▶ _Given request 1_: According to the event listing, who is the executive director of the Clifton Center?

▶ _Selected excerpt_:

Sunday, June 24
Clifton Center
2117 Payne St. • 896-8480
$50 ($45 adv.); 5-8 p.m.
Frankfort Avenue has long held the nickname “restaurant row” here in Louisville — well, for the 20th time, the corridor comes together for Taste of Frankfort Avenue at the Clifton Center. In addition to food samples from all the great restaurants, there will be beer and wine samplings, a cash bar, live music and a silent auction. “We’re very excited to celebrate the 20th anniversary of this great event,” says John Harris, executive director of the Clifton Center. “We have some exciting surprises in store this year, but, as always, it’s the incredible food and the generosity of the participating restaurants that make the Taste of Frankfort Avenue such a success.” You can get tickets at cliftoncenter.org or at Carmichael’s Bookstore on Frankfort. Bon appétit. —Kevin Gibson
•”Explorations in Mark Making, Paintings & Drawings” by Emily Church
Sunday, June 24 (through July 28)

▶ _Given request 2_: Repeat the part of the rows that starts with the line containing "Page size: 1275x1650." and runs through the end of the rows, switching "Identify" to "Locate" and leaving everything else the same.

▶ _Records for the task_:
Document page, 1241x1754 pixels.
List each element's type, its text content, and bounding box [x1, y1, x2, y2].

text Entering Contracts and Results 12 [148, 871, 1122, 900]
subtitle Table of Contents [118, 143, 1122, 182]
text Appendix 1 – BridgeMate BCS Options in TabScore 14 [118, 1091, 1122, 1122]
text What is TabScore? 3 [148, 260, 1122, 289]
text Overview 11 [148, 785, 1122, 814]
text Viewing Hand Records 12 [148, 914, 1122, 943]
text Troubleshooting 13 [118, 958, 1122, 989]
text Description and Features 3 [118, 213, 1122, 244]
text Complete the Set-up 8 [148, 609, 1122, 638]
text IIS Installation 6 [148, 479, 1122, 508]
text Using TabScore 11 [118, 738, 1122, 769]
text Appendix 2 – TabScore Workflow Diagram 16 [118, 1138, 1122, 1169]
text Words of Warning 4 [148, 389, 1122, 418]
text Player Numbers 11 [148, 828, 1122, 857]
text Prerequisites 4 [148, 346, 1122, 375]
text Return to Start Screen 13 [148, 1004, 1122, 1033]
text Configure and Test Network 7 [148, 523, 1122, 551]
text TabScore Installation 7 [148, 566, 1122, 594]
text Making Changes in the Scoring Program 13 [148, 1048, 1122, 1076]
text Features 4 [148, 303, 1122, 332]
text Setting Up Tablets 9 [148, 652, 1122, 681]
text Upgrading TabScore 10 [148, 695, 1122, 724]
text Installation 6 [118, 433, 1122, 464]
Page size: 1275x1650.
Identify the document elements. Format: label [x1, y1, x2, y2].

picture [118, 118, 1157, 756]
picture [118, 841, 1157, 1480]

▶ _Correct response 1_: John Harris

▶ _Correct response 2_:
Page size: 1275x1650.
Locate the document elements. Format: label [x1, y1, x2, y2].

picture [118, 118, 1157, 756]
picture [118, 841, 1157, 1480]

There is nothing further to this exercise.